Cluster Memory Channel primary adaptor is online.
  Rev 14 adaptor is the primary channel (pci bus 1, slot 0)
  connected to virtual hub (VH1) as node 1.
dli: configured
clubase: configured
skipping test/delay for VH0/VH1 system
drd: configured.
dlmsl: configured
cnxagent: configured
dlm: configured.
memory channel thread init
checking for existing memory channel nodes
unresponsive mc nodes - waiting for node mask 1
unresponsive mc nodes - waiting for node mask 1
unresponsive mc nodes - waiting for node mask 1
unresponsive mc nodes - waiting for node mask 1
unresponsive mc nodes - waiting for node mask 1
unresponsive mc nodes - waiting for node mask 1
cam_logger: CAM_ERROR packet
cam_logger: bus 0 target 1 lun 0
ss_perform_timeout
timeout on disconnected request
cam_logger: CAM_ERROR packet
cam_logger: bus 0 target 1 lun 0
isp_termio_abort_bdr
Failed to abort specified IO - scheduling chip reinit
cam_logger: CAM_ERROR packet
cam_logger: bus 0
isp_reinit
Begining Adaptor/Chip reinitialization
cam_logger: CAM_ERROR packet
cam_logger: bus 0
isp_cam_bus_reset_tmo
SCSI Bus Reset performed
unresponsive mc nodes - waiting for node mask 1
unresponsive mc nodes - waiting for node mask 1
unresponsive mc nodes - waiting for node mask 1
unresponsive mc nodes - waiting for node mask 1
unresponsive mc nodes - waiting for node mask 1
unresponsive mc nodes - waiting for node mask 1
crashing unresponsive node 0


	It then hangs here forever.
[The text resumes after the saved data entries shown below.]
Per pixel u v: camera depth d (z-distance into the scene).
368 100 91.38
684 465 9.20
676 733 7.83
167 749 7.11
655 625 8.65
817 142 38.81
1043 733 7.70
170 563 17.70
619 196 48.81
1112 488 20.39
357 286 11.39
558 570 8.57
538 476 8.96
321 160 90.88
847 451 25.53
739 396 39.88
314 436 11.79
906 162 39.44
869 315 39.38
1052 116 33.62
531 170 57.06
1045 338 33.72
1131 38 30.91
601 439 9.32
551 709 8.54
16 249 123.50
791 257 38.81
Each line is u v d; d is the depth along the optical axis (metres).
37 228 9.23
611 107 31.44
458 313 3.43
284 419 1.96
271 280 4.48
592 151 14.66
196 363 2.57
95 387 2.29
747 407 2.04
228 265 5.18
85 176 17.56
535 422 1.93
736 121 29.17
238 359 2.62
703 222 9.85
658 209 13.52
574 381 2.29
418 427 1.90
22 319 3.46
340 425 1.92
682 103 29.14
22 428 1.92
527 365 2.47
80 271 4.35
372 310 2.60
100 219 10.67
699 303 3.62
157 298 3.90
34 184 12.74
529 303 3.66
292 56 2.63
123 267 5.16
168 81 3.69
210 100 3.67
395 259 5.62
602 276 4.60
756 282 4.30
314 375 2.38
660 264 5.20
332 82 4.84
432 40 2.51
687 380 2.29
If the memory channel hub is turned off
then this is the boot up sequence.

.
.
.
Dual TLEP at node 4
Dual TLEP at node 3
Dual TLEP at node 2
Dual TLEP at node 1
Dual TLEP at node 0
monitorBoot: doing it...
Cluster Memory Channel primary adaptor is online.
  Rev 14 adaptor is the primary channel (pci bus 1, slot 0)
  connected to virtual hub (VH1) as node 1.
dli: configured
clubase: configured
skipping test/delay for VH0/VH1 system
drd: configured.
dlmsl: configured
cnxagent: configured
dlm: configured.
memory channel thread init
checking for existing memory channel nodes
booting as primary memory channel node on mc0
memory channel software inited - node 1 on mc0
ccomsub: configured
mcnet: configured
Starting secondary cpu 1
Starting secondary cpu 2
Starting secondary cpu 3
Starting secondary cpu 4
Starting secondary cpu 5
Starting secondary cpu 6
Starting secondary cpu 7
Starting secondary cpu 8
Starting secondary cpu 9
.
.
.


    
1977.4Bad MC jumper settingsNETRIX::"cherkus@buff.zk3.dec.com"Dave CherkusThu Apr 03 1997 11:576
Ah! You are using a real hub, yet your MC board is jumpered
for virtual hub.  The MC board should have come with a manual
explaining how to change this.  If not, let me know and I'll
vector you to a web page that explains it.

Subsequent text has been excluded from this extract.